Reviews and Commentaries for Stand Up

Hot Stamper Pressings of Jethro Tull’s Albums Available Now

Our last shootout for Stand Up was over a year ago, early in 2008. By some good fortune we have been able to find a number of fairly clean early British pressings, with both Pink and Sunray labels, as well as some very good sounding domestics. (Yes, they are out there. Few and far between and probably not the ones you would think to buy but out there nonetheless. Buy enough of them and clean them right and you will find some too.)
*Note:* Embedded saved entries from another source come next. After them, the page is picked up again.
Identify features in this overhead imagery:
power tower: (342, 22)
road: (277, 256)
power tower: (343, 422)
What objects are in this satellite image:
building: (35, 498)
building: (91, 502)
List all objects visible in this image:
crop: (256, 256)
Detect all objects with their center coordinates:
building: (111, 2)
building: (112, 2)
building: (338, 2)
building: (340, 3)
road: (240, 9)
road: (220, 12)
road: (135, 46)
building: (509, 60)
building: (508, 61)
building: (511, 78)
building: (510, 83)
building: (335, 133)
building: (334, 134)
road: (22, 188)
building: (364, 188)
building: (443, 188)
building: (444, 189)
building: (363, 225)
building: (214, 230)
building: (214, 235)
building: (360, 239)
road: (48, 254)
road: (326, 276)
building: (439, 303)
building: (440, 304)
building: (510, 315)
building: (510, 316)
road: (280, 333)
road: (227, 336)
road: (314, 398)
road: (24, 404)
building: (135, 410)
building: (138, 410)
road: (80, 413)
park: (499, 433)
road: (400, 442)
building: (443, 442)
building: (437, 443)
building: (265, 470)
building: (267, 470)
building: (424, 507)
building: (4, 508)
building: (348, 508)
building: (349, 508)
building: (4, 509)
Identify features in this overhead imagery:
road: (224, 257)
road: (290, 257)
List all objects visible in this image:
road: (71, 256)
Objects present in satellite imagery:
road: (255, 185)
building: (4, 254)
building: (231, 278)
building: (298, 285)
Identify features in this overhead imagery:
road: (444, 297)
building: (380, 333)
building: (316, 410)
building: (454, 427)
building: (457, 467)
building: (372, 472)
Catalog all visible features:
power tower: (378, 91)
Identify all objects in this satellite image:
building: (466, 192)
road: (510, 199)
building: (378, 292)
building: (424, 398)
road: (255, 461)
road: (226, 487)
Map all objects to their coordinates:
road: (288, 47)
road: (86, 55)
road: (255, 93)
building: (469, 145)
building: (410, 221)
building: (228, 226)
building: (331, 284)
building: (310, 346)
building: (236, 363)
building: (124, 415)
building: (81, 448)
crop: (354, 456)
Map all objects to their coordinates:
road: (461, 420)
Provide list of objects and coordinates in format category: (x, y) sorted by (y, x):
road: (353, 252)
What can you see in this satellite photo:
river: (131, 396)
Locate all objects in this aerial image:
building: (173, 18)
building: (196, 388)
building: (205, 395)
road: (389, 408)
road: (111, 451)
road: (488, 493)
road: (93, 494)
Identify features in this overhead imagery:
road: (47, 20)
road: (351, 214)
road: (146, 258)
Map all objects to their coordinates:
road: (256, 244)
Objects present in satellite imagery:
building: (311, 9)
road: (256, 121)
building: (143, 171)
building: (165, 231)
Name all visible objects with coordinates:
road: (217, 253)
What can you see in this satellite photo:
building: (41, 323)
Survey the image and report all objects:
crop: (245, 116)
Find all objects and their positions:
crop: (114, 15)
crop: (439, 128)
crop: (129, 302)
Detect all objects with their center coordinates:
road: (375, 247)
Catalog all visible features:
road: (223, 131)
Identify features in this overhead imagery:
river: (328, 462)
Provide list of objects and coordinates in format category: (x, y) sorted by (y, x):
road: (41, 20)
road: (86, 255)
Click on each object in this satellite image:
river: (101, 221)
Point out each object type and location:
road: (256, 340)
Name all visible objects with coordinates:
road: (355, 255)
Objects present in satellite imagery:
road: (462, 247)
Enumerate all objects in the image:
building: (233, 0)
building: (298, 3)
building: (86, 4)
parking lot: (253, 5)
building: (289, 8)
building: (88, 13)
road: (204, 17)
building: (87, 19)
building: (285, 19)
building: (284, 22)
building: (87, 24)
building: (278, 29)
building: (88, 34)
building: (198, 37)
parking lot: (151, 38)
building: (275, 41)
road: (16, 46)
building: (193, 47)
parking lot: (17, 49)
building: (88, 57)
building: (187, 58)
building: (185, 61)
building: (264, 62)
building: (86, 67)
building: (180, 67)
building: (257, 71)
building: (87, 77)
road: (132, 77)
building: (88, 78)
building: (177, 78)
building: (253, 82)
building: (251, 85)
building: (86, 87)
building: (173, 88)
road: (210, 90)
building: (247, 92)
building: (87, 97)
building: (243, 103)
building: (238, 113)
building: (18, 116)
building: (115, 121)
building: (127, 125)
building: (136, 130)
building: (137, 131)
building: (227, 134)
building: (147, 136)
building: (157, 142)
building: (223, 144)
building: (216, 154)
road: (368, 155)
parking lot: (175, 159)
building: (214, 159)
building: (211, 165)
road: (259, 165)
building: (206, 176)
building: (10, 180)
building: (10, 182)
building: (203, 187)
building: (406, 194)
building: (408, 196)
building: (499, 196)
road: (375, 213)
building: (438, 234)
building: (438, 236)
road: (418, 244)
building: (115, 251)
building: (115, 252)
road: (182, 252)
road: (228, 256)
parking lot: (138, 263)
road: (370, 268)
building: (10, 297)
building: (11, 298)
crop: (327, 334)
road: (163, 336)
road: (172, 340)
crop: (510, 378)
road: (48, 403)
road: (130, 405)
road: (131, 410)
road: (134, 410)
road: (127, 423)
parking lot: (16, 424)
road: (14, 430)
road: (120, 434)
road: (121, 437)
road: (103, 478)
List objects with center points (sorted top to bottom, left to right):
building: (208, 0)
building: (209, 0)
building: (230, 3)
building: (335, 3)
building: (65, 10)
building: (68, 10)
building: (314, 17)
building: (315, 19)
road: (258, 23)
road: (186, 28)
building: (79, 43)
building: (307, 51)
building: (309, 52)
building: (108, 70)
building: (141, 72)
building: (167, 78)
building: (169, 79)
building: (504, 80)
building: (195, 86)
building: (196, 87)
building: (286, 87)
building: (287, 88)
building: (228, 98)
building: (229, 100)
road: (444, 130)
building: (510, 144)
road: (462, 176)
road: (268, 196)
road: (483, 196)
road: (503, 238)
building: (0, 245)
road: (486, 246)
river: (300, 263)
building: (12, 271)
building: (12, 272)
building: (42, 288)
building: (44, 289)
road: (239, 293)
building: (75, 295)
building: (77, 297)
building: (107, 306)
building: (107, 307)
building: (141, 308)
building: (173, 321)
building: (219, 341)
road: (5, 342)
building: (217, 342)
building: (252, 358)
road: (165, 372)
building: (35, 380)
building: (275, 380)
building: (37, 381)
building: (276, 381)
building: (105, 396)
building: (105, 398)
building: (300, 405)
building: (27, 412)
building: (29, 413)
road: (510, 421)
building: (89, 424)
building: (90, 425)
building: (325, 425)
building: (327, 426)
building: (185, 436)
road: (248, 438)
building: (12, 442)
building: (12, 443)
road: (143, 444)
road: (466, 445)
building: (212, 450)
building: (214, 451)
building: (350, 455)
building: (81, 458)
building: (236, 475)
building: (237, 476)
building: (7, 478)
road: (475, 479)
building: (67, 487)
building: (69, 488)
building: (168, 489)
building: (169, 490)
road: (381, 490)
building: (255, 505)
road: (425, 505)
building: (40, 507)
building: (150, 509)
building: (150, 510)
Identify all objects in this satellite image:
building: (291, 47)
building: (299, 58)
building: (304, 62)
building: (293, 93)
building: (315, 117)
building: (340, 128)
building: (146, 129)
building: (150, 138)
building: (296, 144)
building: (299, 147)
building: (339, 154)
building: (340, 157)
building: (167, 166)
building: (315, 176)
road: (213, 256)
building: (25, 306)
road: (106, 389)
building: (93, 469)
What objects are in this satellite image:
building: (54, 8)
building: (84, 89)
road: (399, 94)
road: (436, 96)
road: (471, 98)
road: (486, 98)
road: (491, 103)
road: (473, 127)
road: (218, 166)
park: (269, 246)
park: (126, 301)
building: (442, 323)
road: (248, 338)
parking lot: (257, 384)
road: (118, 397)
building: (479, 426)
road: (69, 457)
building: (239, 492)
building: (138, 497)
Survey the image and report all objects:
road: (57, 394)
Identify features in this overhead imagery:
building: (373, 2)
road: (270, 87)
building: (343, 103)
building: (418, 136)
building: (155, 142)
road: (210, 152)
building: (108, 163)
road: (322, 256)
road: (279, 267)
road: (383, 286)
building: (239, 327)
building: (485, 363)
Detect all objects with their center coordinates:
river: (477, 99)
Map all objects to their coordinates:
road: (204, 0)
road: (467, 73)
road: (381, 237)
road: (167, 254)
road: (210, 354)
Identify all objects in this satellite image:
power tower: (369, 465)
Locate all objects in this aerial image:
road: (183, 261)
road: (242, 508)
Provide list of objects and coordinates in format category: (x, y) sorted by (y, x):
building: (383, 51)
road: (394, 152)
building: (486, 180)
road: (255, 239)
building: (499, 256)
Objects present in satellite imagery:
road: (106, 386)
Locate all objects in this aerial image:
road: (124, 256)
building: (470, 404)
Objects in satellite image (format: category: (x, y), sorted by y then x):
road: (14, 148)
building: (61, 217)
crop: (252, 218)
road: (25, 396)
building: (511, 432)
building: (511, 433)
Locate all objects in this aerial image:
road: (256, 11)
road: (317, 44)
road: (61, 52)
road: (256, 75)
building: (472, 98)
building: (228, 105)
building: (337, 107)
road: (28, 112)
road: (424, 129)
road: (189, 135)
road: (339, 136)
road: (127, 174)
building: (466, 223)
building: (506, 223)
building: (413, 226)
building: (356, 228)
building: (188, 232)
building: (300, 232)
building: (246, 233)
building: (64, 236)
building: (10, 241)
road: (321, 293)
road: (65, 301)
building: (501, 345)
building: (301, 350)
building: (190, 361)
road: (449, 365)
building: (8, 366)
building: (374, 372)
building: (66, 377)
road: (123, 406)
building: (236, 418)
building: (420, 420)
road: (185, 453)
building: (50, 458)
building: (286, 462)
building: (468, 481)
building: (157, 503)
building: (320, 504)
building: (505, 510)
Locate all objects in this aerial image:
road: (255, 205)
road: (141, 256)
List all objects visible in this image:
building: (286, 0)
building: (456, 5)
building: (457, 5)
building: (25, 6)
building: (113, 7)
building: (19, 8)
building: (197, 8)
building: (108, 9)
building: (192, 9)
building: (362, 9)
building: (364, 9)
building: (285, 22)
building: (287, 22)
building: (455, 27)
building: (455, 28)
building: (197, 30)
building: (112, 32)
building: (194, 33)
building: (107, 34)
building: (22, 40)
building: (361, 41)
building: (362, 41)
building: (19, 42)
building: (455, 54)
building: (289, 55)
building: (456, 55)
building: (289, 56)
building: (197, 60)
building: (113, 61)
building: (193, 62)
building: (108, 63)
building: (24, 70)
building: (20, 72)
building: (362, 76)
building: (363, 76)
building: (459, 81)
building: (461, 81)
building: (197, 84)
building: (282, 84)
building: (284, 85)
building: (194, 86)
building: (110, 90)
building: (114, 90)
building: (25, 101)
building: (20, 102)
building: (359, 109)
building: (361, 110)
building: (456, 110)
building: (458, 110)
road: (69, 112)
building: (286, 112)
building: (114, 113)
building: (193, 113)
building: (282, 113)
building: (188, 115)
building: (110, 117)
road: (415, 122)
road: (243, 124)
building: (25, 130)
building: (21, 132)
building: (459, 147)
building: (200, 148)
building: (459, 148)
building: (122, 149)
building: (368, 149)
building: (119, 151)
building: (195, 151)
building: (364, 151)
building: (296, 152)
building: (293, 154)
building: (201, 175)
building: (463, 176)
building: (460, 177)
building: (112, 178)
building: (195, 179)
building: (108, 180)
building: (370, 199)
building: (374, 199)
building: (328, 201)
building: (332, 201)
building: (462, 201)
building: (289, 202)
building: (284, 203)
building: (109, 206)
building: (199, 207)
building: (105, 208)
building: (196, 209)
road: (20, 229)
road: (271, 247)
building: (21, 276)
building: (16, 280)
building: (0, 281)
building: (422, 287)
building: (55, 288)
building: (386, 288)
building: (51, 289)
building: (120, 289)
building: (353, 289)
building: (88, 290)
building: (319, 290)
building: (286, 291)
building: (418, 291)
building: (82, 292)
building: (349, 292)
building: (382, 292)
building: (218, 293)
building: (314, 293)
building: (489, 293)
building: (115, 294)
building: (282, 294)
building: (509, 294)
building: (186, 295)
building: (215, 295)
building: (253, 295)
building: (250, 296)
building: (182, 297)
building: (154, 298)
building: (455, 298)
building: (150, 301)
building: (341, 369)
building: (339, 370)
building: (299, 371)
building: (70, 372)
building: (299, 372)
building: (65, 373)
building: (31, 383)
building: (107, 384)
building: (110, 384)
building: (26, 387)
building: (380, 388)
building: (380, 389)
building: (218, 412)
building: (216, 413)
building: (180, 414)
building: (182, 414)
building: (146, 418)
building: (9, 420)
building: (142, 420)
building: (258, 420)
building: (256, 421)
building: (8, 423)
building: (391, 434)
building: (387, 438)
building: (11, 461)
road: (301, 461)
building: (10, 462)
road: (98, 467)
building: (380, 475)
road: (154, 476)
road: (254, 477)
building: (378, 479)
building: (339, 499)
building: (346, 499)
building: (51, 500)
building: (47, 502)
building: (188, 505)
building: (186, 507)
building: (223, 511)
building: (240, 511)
We did make one very important discovery this time around. We found a Pink Label copy with a side two that beat all three of the Sunray pressings we had on hand, a copy that made us lower the grade of this very record to Two and a Half Pluses after playing it. Here is our now somewhat mistaken commentary from the last listing we did for a $750 Hot Stamper: 

The Sunray copies CAN and DO beat the best British originals when you get a good one, and this is a very good one. In our many (25+) years of experience with Stand Up vinyl we can tell you categorically that there is no earlier import pressing, no later import pressing, and no domestic pressing of any era that can compete with the sound of this LP. It was well over a year ago that we found the last one that sounded like this, and we don’t expect to find another one anytime soon. They’re a fluke. There are many sonic problems with this recording, but most of them disappear when you get a truly Hot Stamper copy like this one.

Perhaps categorically was poorly chosen. One should rarely be categorical about record pressings, since one is in no position to play them all or to have perfect equipment with which to play them.

Let’s not worry about that now. Let’s talk about this copy. The sound is amazingly dynamic and powerful, yet overflowing with tubey magic. We played almost ten different copies of this record this week (February 2009), every domestic Reprise label variation and close to a half dozen Pink and Sunray label British imports. (No more German pressings for us; they never seem to cut it so we are giving up on that country for Jethro Tull. Pink Floyd and The Beatles, yes, German pressings can be amazing. But for Island label records, Gemany was just not getting good tapes, if our experience is any guide.)

This copy was CLEARLY the best of the batch. Side one just JUMPS TO LIFE right out of the gate. Master Tape Sound is the only way to describe it. You will simply be amazed at how good this record can sound. It belongs in our Top 100 with sound like this.

Side two got off to a weak start; the first track was a bit thin and I was afraid the whole side would have that “modern” sound. Of course it’s super clear and clean, with obviously much to recommend it. Our favorite copies have that rich, fat, full-bodied sound that works so well for this music, and we knew we weren’t hearing it. But somewhere during the first track that sound started to appear; by track two the tubey magic and richness were back. And by track three we knew how magical the side really was. Just a hair away from the best on side two (a Pink label that you can read about won top honors), but overall the King of the Hill.